What is a "Slope, Midpoint & Distance"? This is the problem:
(7,3) and (-1,-4)
slope = (Y2-Y1)/(X2-X1)
=(-4-3)/-1-7
= -7/-8
=7/8
midpoint
x = X1 + (1/2)(X2-X1) = 7 +(1/2)(-8)
= 7-4
= 3
do y the same way
d^2 = (Y2-Y1)^2 + (X2-X1)^2
d^2 = 49+64 = 113
d = sqrt (113)
"Slope, Midpoint & Distance" refers to three different concepts used in geometry and algebra.
1. Slope: Slope is a measure of how steep a line is. It describes the rate at which the line increases or decreases as you move along it. The formula to calculate slope is (y₂ - y₁) / (x₂ - x₁), where (x₁, y₁) and (x₂, y₂) are the coordinates of two points on the line.
To find the slope between the points (7, 3) and (-1, -4), you can use the formula. Let's call (x₁, y₁) = (7, 3) and (x₂, y₂) = (-1, -4).
Slope = (-4 - 3) / (-1 - 7)
= -7 / -8
= 7/8
So, the slope between the points (7, 3) and (-1, -4) is 7/8.

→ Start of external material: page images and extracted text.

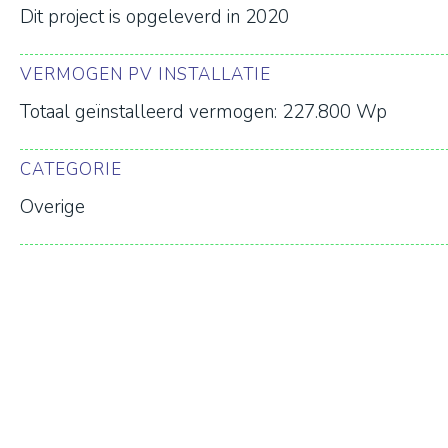
Dit project is opgeleverd in 2020
VERMOGEN PV INSTALLATIE
Totaal geïnstalleerd vermogen: 227.800 Wp
CATEGORIE
Overige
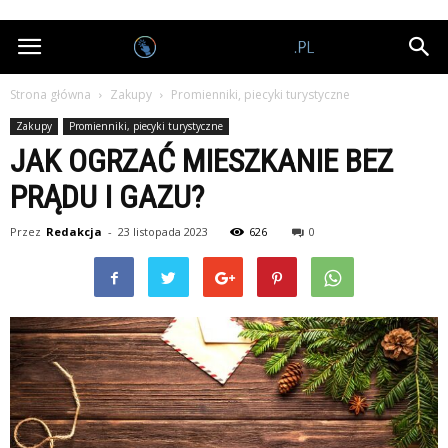
Nagrodobiorcy.pl
Strona główna
Zakupy
Promienniki, piecyki turystyczne
Zakupy
Promienniki, piecyki turystyczne
JAK OGRZAĆ MIESZKANIE BEZ
PRĄDU I GAZU?
Przez
Redakcja
-
23 listopada 2023
626
0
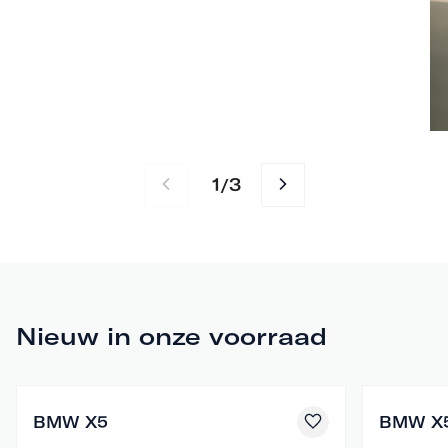
1
3
/
Nieuw in onze voorraad
BMW X5
BMW X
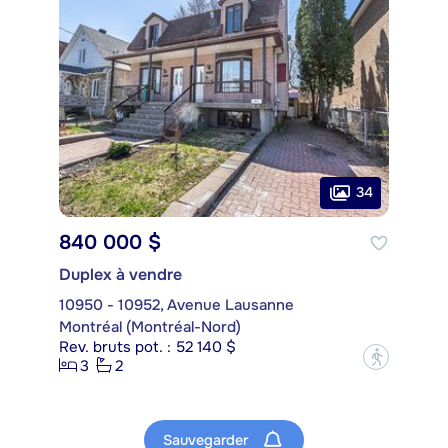
34
840 000 $
Duplex à vendre
10950 - 10952, Avenue Lausanne
Montréal (Montréal-Nord)
Rev. bruts pot. : 52 140 $
?
3
2
Sauvegarder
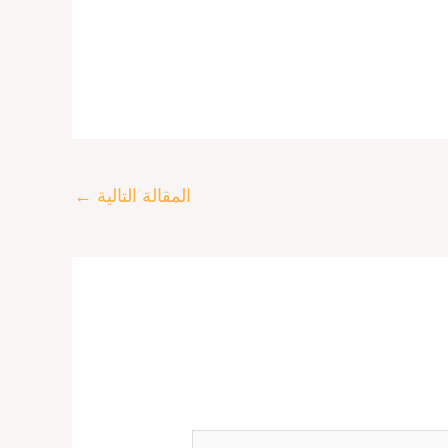
المقالة التالية
←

2. Midpoint: Midpoint is the point that lies exactly halfway between two given points. To find the midpoint, you take the average of the x-coordinates and the average of the y-coordinates of the two points.
To find the midpoint between the points (7, 3) and (-1, -4), you can use the formula. Let's call (x₁, y₁) = (7, 3) and (x₂, y₂) = (-1, -4).
Midpoint = ((x₁ + x₂) / 2, (y₁ + y₂) / 2)
= ((7 + (-1)) / 2, (3 + (-4)) / 2)
= (6 / 2, -1 / 2)
= (3, -1/2)
So, the midpoint between the points (7, 3) and (-1, -4) is (3, -1/2).
3. Distance: Distance is the length between two points. It can be found using the distance formula, which is derived from the Pythagorean theorem. The distance formula is √[(x₂ - x₁)² + (y₂ - y₁)²], where (x₁, y₁) and (x₂, y₂) are the coordinates of the two points.
To find the distance between the points (7, 3) and (-1, -4), you can use the formula. Let's call (x₁, y₁) = (7, 3) and (x₂, y₂) = (-1, -4).
Distance = √[(-1 - 7)² + (-4 - 3)²]
= √[(-8)² + (-7)²]
= √[64 + 49]
= √113
So, the distance between the points (7, 3) and (-1, -4) is √113, which is approximately 10.63.